# Content Identifiers (CIDs)

As described in IPFS and the problems it solves, IPFS is a modular suite of protocols purpose built for the organization and transfer of content-addressed data. In this guide, you'll learn more about the fundamentals of content-addressing in IPFS and how IPFS uses Content Identifiers (CIDs) to handle content-addressed data.

# What is a CID?

A content identifier, or CID, is a label used to point to material in IPFS. It doesn't indicate where the content is stored, but it forms a kind of address based on the content itself. CIDs are short, regardless of the size of their underlying content.

CIDs are based on the content’s cryptographic hash. That means:

  • Any difference in the content will produce a different CID.
  • The same content added to two different IPFS nodes using the same settings will produce the same CID.

IPFS uses the sha-256 hashing algorithm by default, but there is support for many other algorithms. The Multihash (opens new window) project represents the work for this, with the aim of future-proofing applications' use of hashes and allowing multiple hash functions to coexist. (If you're curious about how hash types in IPFS are decided upon, you may wish to keep an eye on this forum discussion (opens new window).)

# How CIDs are created

CIDs contain the hash and the codec of the data. A CID can be represented in string or binary format. In general, the CID is generated for each block by:

  1. Computing a cryptographic hash of the block's data.
  2. Combining that hash with codec information about the block using multiformats:
    • Multihash for information on the algorithm used to hash the data.
    • Multicodec for information on how to interpret the hashed data after it has been fetched.
    • Multibase for information on how the hashed data is encoded. Multibase is only used in the string representation of the CID.

CIDs will not match the hash of the data While a data block's CID is constructed using the cryptographic hash of the data block, a CID contains additional information (described above) that the hash does not. For further information, see CIDs are not file hashes below.
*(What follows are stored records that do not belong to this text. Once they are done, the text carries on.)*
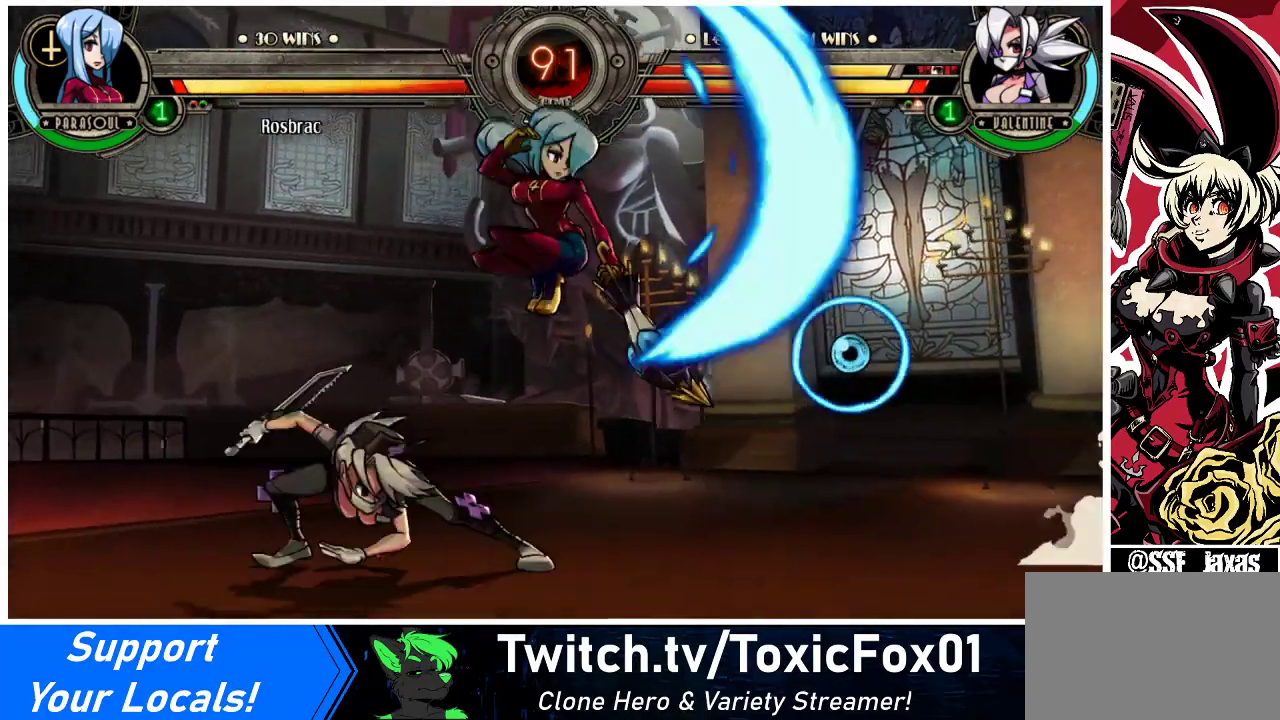
{"buttons": ["DPAD_DOWN", "DPAD_LEFT"], "events": [[100, "DPAD_LEFT", "down"], [100, "DPAD_RIGHT", "up"], [267, "DPAD_DOWN", "down"]]}
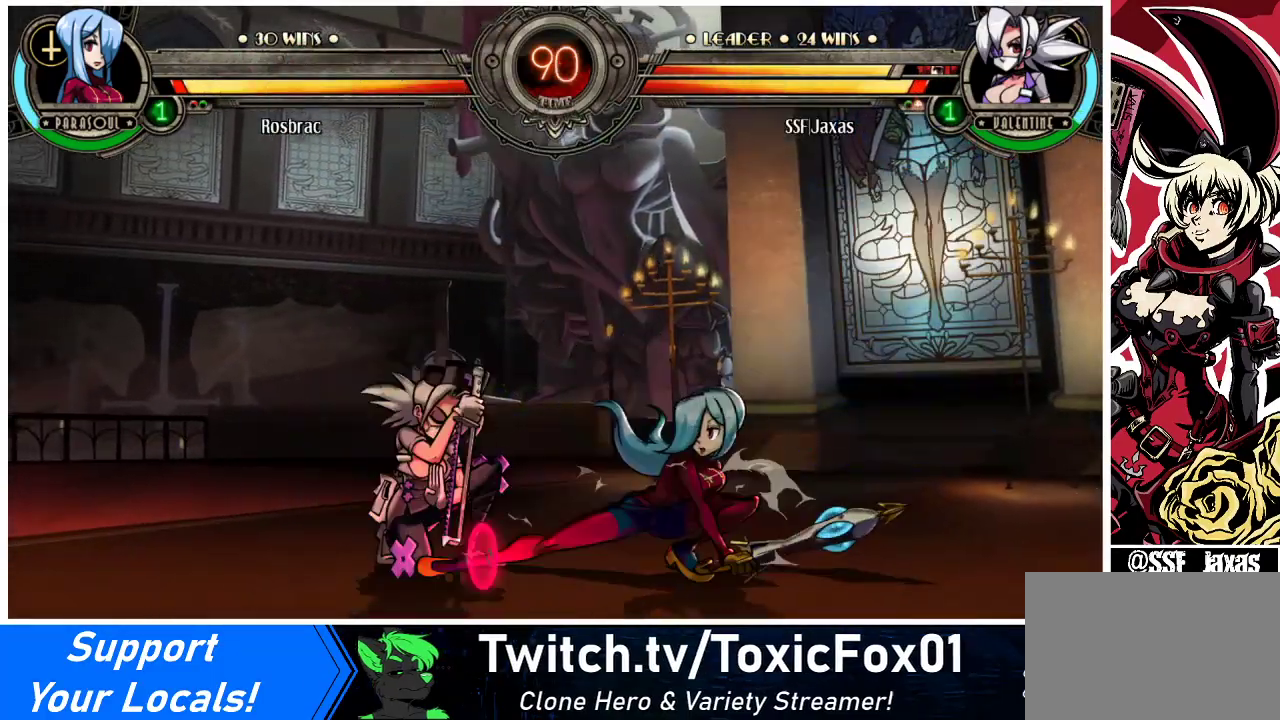
{"buttons": ["DPAD_DOWN", "DPAD_LEFT"], "events": []}
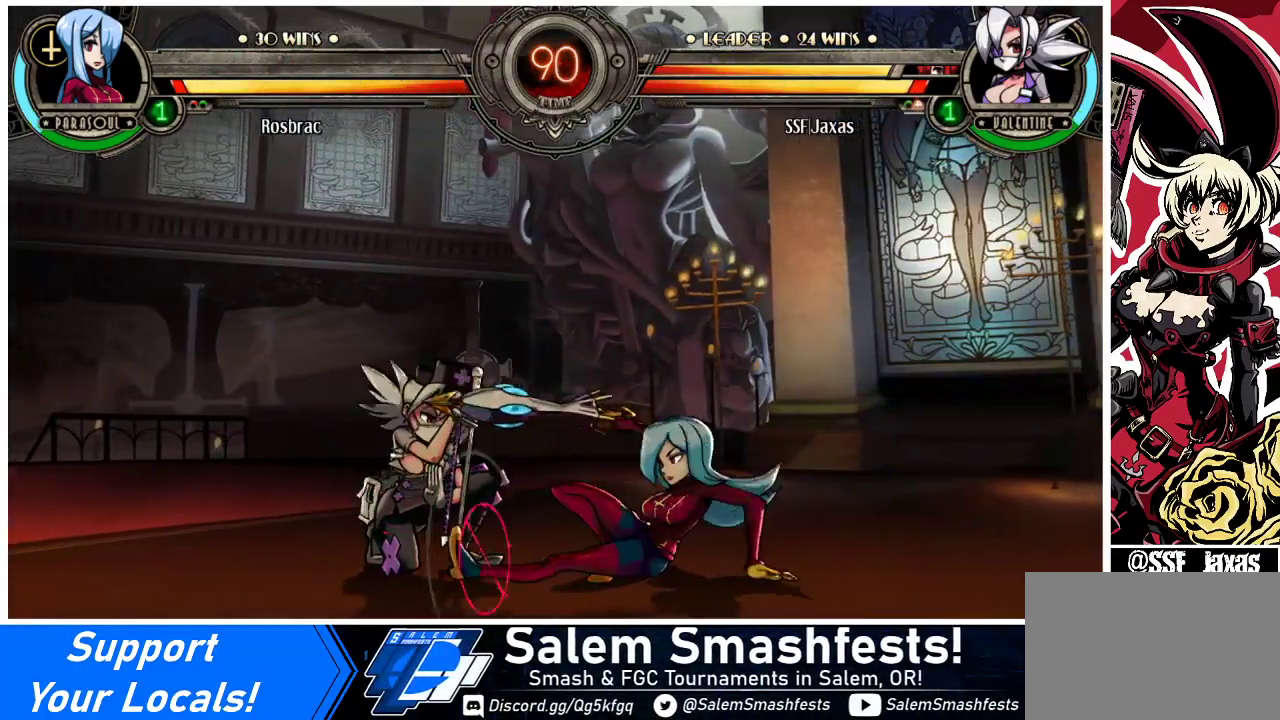
{"buttons": ["CIRCLE"], "events": [[200, "CROSS", "down"], [300, "DPAD_LEFT", "up"], [367, "CROSS", "up"], [400, "DPAD_DOWN", "up"], [433, "CIRCLE", "down"]]}
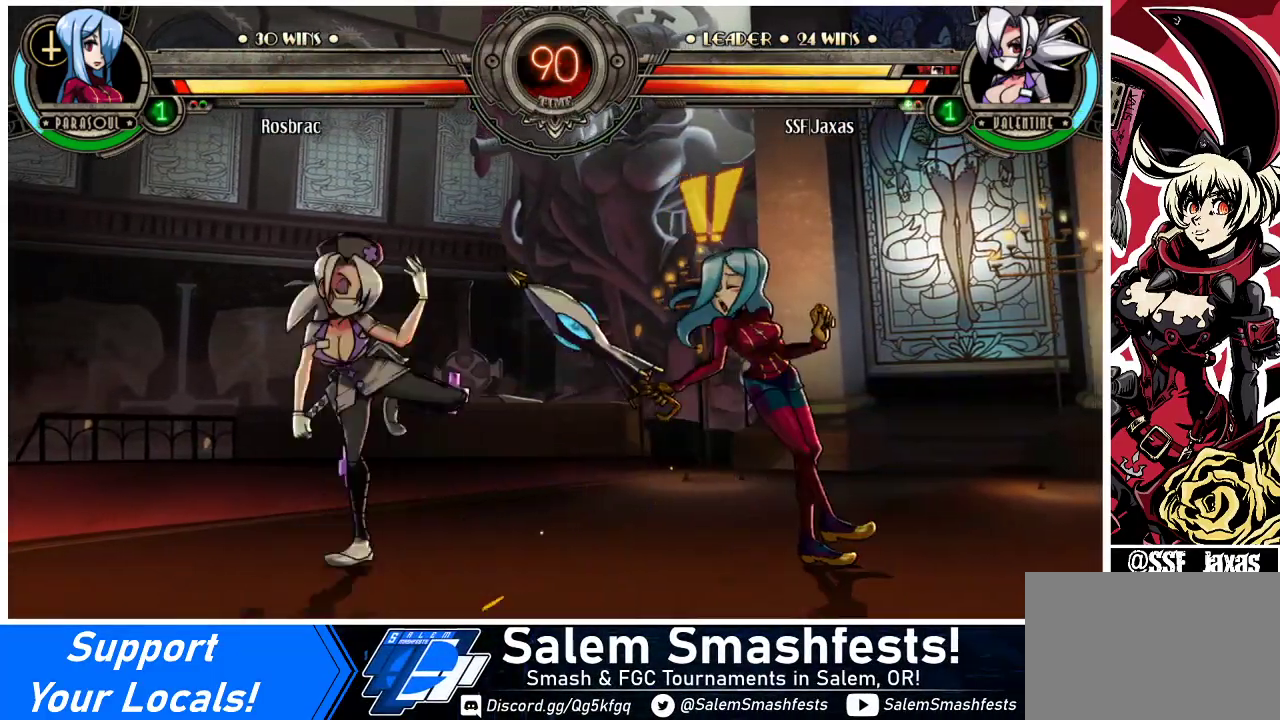
{"buttons": ["R2"], "events": [[100, "CIRCLE", "up"], [367, "R2", "down"]]}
For a break-down of an actual CID, see this example with the IPFS CID inspector (opens new window).

# CIDs are not file hashes

Hash functions are widely used to check for file integrity. Because IPFS splits content into blocks and verifies them through directed acyclic graphs (DAGs), SHA file hashes won't match CIDs. Here's an example of what will happen if you try to do that.

A download provider may publish the output of a hash function for a file, often called a checksum. The checksum enables users to verify that a file has not been altered since it was published. This check is done by performing the same hash function against the downloaded file that was used to generate the checksum. If that checksum that the user receives from the downloaded file exactly matches the checksum on the website, then the user knows that the file was not altered and can be trusted.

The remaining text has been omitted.